19
February
2008
|
07:54 AM
America/Los_Angeles

Newswatch 2.19.08: MSFT to YHOO: This is war!

Forget housing woes, HP results forestall recession

[Bloomberg] ``Their guidance was much more bullish than we thought it would be, particularly with what we've seen out of Cisco,'' Pacific Crest Securities' Brent Bracelin said in an interview. ``Their outlook suggests that things aren't as bad as people thought.''

MSFT will launch proxy fight for YHOO

[NYT] The move, expected to cost about $20 million to $30 million, was Microsoft’s alternative to raising its $44.6 billion bid and is seen as a less expensive way to put pressure on Yahoo’s board. Yahoo rejected Microsoft’s original offer as undervalued.

30 years after Betamax, Sony wins a format war

[NYT] The format battle often drew yawns from analysts and consumers, however. Many believe that the new disc format will be leap-frogged quickly by Internet-based movie downloads, just as music discs have been increasingly replaced by digital files.

Judge orders WikiLeaks offline, then backs off

[ZDNet] It seems that WikiLeaks lawyers were able to convince the judge that something was amiss here, because the second order, a TRO, provides WikiLeaks an opportunity to answer (by Feb. 20) and JB to respond to that answer (by Feb. 26.) One question is whether JB lied about there being a stipulation for WikiLeaks to go offline, since WL compained so vociferously about it and the order was so quickly amended.

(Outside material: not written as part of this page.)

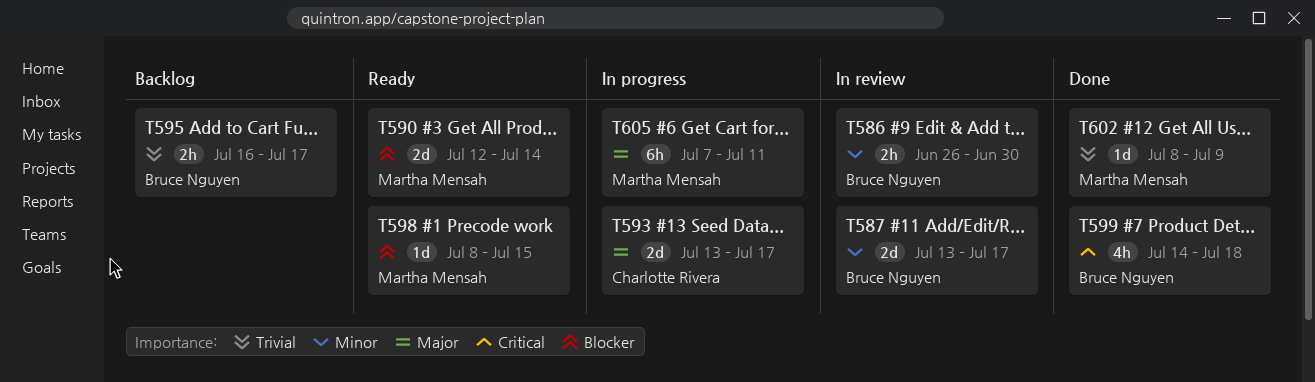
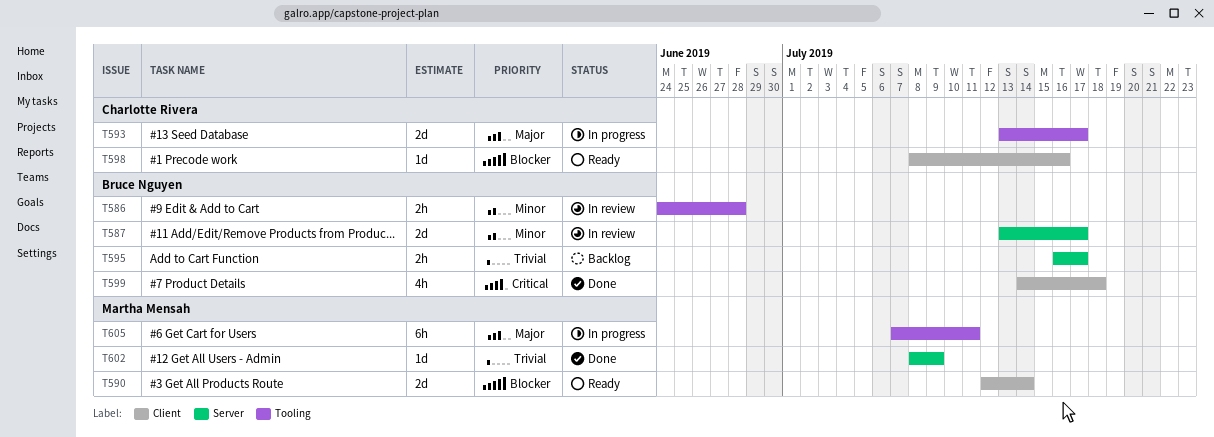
T586, start: Jun 26 -> Jun 24
T586, due: Jun 30 -> Jun 28
T598, owner: Martha Mensah -> Charlotte Rivera
T598, due: Jul 15 -> Jul 16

Supremes reject ALCU appeal in wiretap case

[AP] "It's very disturbing that the president's actions will go unremarked upon by the court," said Jameel Jaffer, director of the ACLU's national security project. "In our view, it shouldn't be left to executive branch officials alone to determine the limits."

CrackerJack to include iPod Shuffle as prize

[Macworld] At just $49, the iPod shuffle is the most affordable iPod ever,” said Greg Joswiak, Apple’s vice president of Worldwide iPod Product Marketing. “The new 2GB model lets music lovers bring even more songs everywhere they go in the impossibly small iPod shuffle.”

Will students choose free MSFT over free open source?

[InfoWeek] "We want to do everything we can to equip a new generation of technology leaders with the knowledge and tools they need to harness the magic of software to improve lives, solve problems, and catalyze economic growth," Microsoft chairman Bill Gates said in a statement. (Hmm, don't they already have that?)